Davalı idare tarafından dava konusu … Özel Koruma Bölgesine ait 1/25000 ölçekli Çevre Düzeni Planı Revizyonunda ilgili kurum ve kuruluş görüşleri doğrultusunda, bölgenin sahip olduğu sınırlı ve verimli nitelikteki tarım alanlarını korumak, doğal. kültürel, tarihsel, toplumsal, sosyal ve ekonomik değerlerini korumak ve geliştirmek amacıyla sürdürülebilir doğal kaynak kullanımını esas alarak, bir taraftan gelir düzeyinin ve yaşam kalitesinin yükseltilmesini, diğer taraftan çevresel ve kültürel değerlerin korunmasını ve geliştirilmesini gözeterek, yerelde farklılaşan sosyal, kültürel ve ekonomik özellikleri, ihtiyaçları, potansiyelleri ve dinamiklerin dikkate alarak ilgili tüm Kanunlar ve Yönetmeliklere uygun olarak, çok sektörlü yaklaşımla planlanma yapıldığını, Yasa gereği,planların ilgili kurum ve kuruluş görüşleri doğrultusunda, planlama alanı ile ilgili tüm Kanunlar ve Yönetmeliklere uygun olarak yapılması zorunlu olduğunu, bu kapsamda Mesire Yerleri … Özel Koruma Bölgesine ait 1/25000 ölçekli Çevre Düzeni Planı Revizyonu'nun Plan Hükümlerinin; 4.31 sayılı maddesi ile; “Mesire Alanı; rekreasyon ve estetik kaynak değerlere sahip ornamlık alanlarda kamunun dinlenme, eğlenme(rekreatif) yönünde günübirlik ve/veya geceleme ihtiyaçlarını karşılayan orman içi dinlenme yerini ve kent ormanını kapsayan sahalardır" olarak tanımlandığı, orman alanlarına ilişkin 7.9 sayılı maddesinin 3. fıkrasında ;" Planda 2873 sayılı Milli Parklar Kanunu ve 6831 sayılı Orman Kanunu'na göre Mesire Alanı olarak belirlenmiş/belirlenecek alanlarda; (A) ve (B) Tipi Mesire Alanı yapılmak istenilmesi halinde Orman ve Su İşleri Bakanlığı Doğa Koruma ve Milli Parklar Genel Müdürlüğü tarafından ilgili kurum ve kuruluşların görüşleri alınarak hazırlanan/hazırlanacak gelişme planları doğrultusunda Mesire Alanlarının büyüklüğüne göre hazırlanacak alt ölçekli (1/5000 Nazım veya 1000 ölçekli Uygulama İmar Planı) planları Çevre ve Şehircilik Bakanlığı'nca onaylanacak ve yapılara ilişkin ruhsatlandırmalar ilgili İdaresince yapılacaktır. (C) ve (D) Tipi Mesire Alanlarında ise Orman ve Su İşleri Bakanlığı Doğa Koruma ve Milli Parklar Genel Müdürlüğü/Orman Bölge Müdürlüklerince hazırlanan/ hazırlanacak ve Çevre ve Şehircilik Bakanlığı'nca onaylanacak vaziyel planları doğrultusunda uygulama yapılacaktır. "şeklinde hüküm altına alındığı, dava dilekçesinde planda mesire alanlarının tarifsiz bırakıldığı, hangi tip mesire yeri olacağının belirtilmemiş olduğu iddiasının mesnetsiz olduğu savunulmuştur.

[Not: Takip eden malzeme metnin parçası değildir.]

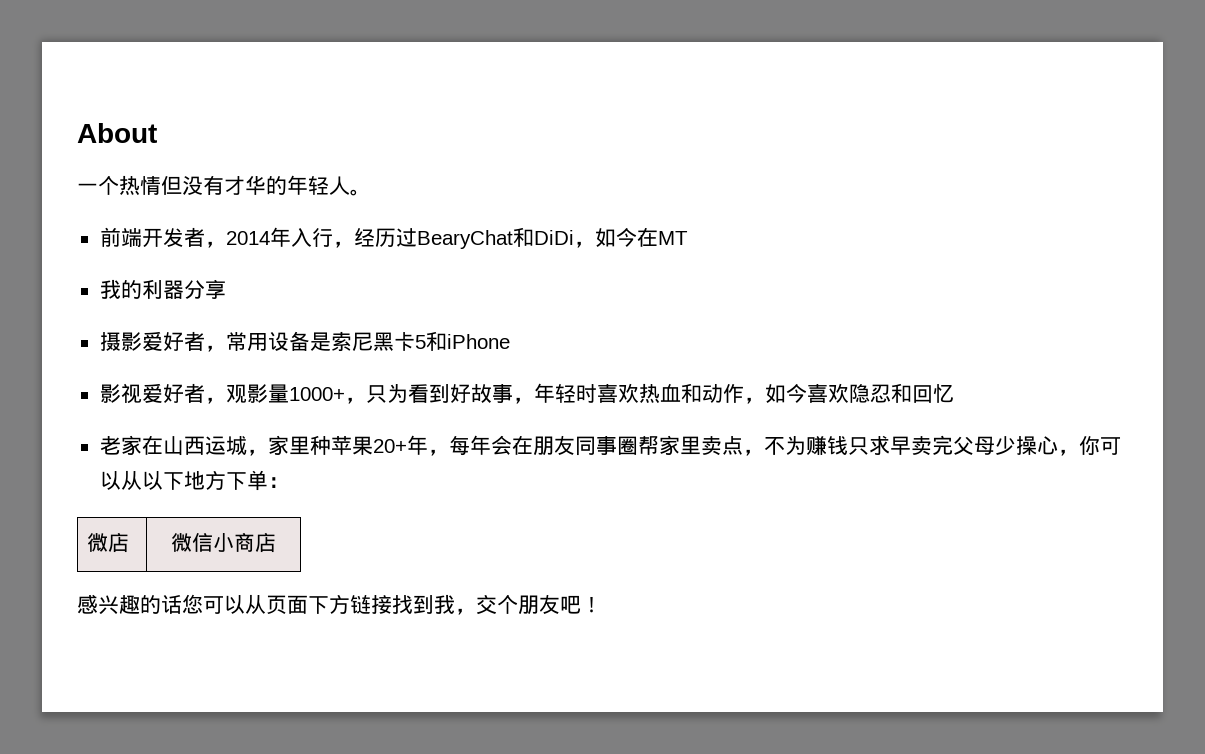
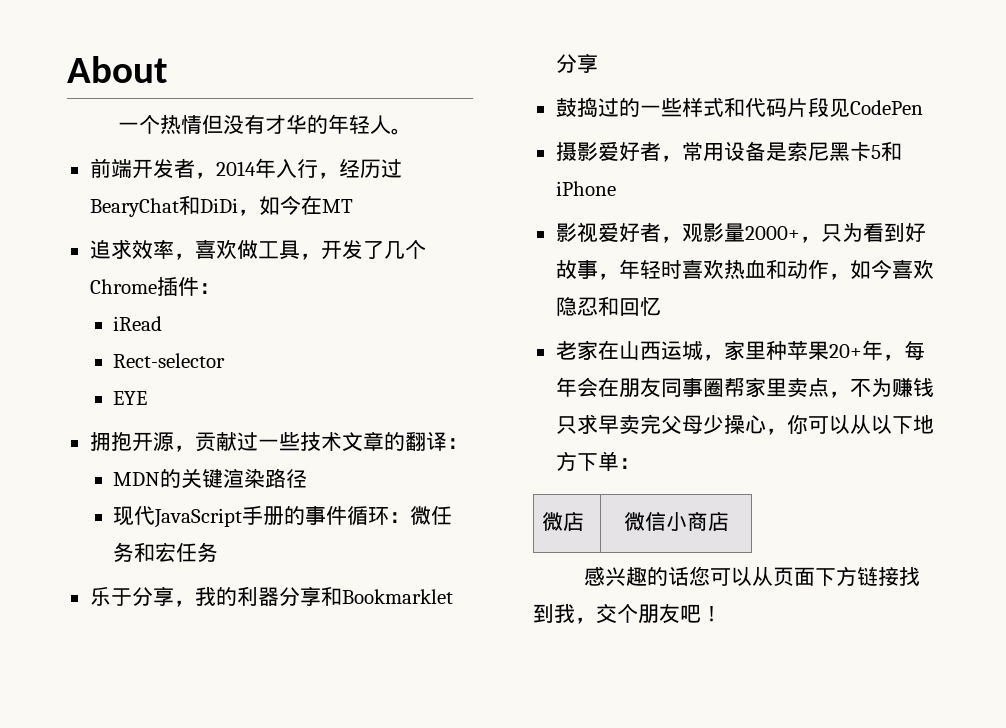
[99,279,226,299] 我的利器分享 -> [89,239,426,260] [89,277,220,296] [113,316,163,331] [113,353,226,368] [113,391,148,405] [89,431,468,452] [113,468,308,488] [113,505,453,528] [113,542,219,562] [89,586,453,607] [555,53,598,73] [555,97,923,117] 追求效率，喜欢做工具，开发了几个Chrome插件： // iRead // Rect-selector // EYE // 拥抱开源，贡献过一些技术文章的翻译： // MDN的关键渲染路径 // 现代JavaScript手册的事件循环：微任务和宏任务 // 乐于分享，我的利器分享和Bookmarklet分享 // 鼓捣过的一些样式和代码片段见CodePen
[288,387,345,401] 1000+ -> [744,226,800,240] 2000+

Dairemizce yapılan değerlendirme, dava konusu … Özel Çevre Koruma Bölgesine ait 1/25000 ölçekli Çevre Düzeni Planı Revizyonu'nda mülga Çevre ve Orman Bakanlığı Doğa Koruma ve Milli Parklar Genel Müdürlüğü'nün … tarihli … sayılı görüş yazısı ve Orman Genel Müdürlüğü Muğla Orman Bölge Müdürlüğü'nün … tarihli, … sayılı ile Orman ve Su İşleri Bakanlığı IV. Bölge Müdürlüğü, Muğla Şube Müdürlüğü'nün … tarihli, … sayılı itiraz yazıları doğrultusunda 6831 sayılı Orman Kanunu ve MesireYerleri Yönetmeliğine göre mesire alanlarının düzenlendiği, 7.9 sayılı plan hükmünün orman alanları maddesinde planda 2873 sayılı Milli Parklar Kanunu ve 6831 sayılı Orman Kanununa göre belirlenmiş veya belirlenecek mesire alanlarının büyüklüğüne göre alt ölçekli (1/5000 veya 1/1000 ölçekli) planlarının Çevre, Şehircilik ve İkllim Değişikliği Bakanlığı ile Orman ve Su İşleri Bakanlıklarınca onay sürecinin öngörüldüğü bu haliyle orman alanlarının yapılaşmaya açılacağı anlamına gelmediği sonucuna varılmıştır.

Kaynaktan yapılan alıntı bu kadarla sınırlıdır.